Kajimura’s efforts enabled the club to grow into a world-class music venue—and a first stage for generations of local musicians. “Running a jazz club is such a difficult endeavor, and Kaz was one of the very few who turned it into an institution that people felt really invested in,” said Andrew Gilbert, a journalist who has written about jazz since the early 1990s.

Kajimura placed Yoshi’s in a Bay Area jazz tradition, hiring local notables like Walid Rahman, former doorman of Keystone Korner, San Francisco’s beloved jazz club of the 1970s, to run the music room. He gave hundreds of Oakland and Berkeley jazz-band students a chance to play on the same stage as jazz pros; for one class of musicians at Edna Brewer Middle School, their concert at Yoshi’s led to them being recorded for a scene in Pixar’s movie “Soul,” about a middle-school band teacher.

For 50 years, Yoshi’s has been a space for audiences to hear jazz artists: international stars anchoring a West Coast tour, locals playing an album release, students dreaming of what a future in music could be.

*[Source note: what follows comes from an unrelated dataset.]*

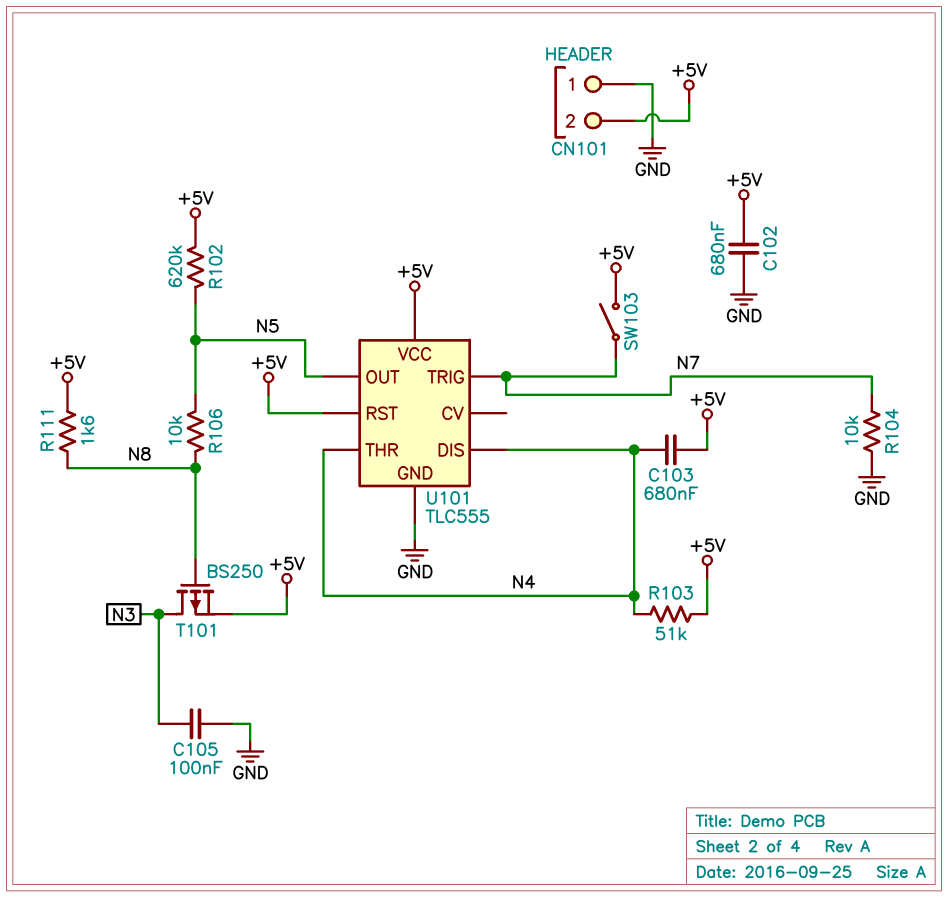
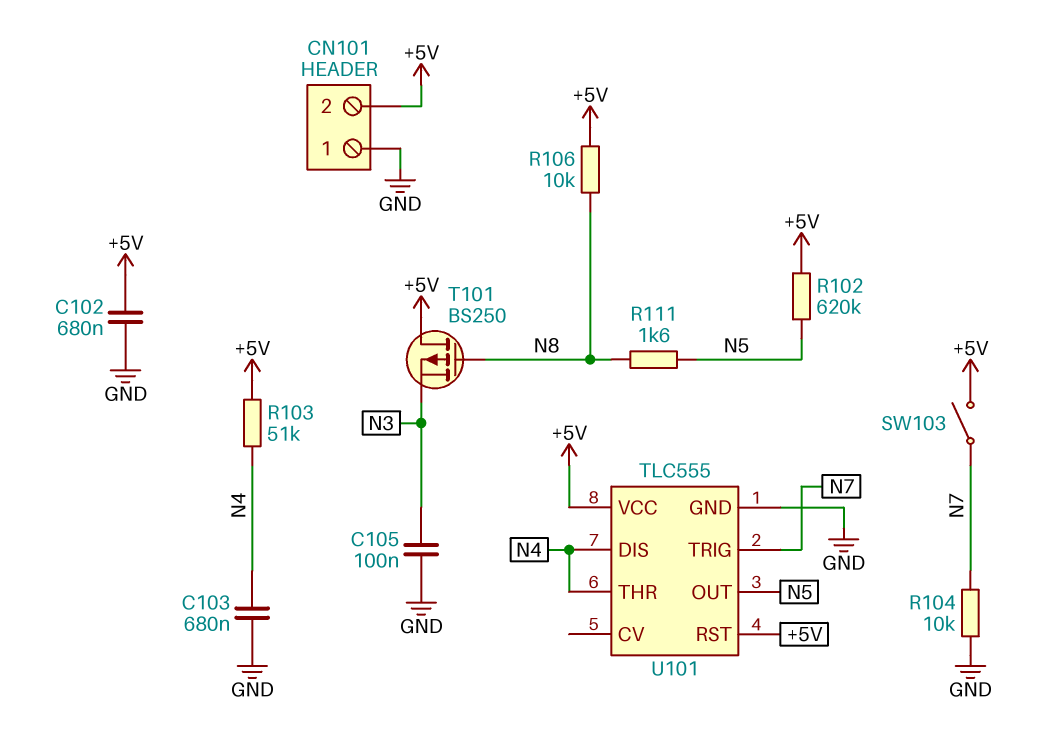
C103: 680nF (+5V, N4) -> 680nF (GND, N4)
R106: 10k (N5, N8) -> 10k (+5V, N8)
R111: 1.6k (+5V, N8) -> 1.6k (N5, N8)
T101: PMOS BS250 (G N8, D N3, S +5V) -> PMOS BS250 (G N8, D +5V, S N3)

By 2021, Kajimura was starting to show signs of dementia, and he stepped back from the club. For the last couple of years, Kajimura lived in a care home. He would have a glass of Chardonnay with dinner and listen to piano, which Holland would play for him and other residents.

“Music was part of his life until the very last day,” said Yoshi’s general manager Hal Campos, whom Kajimura referred to as his son. “He loved that.”

In Kajimura’s last hours, Campos played Joe Henderson and Pharoah Sanders for him in his room. By that point, Kajimura couldn’t speak anymore. But he could still listen to the music.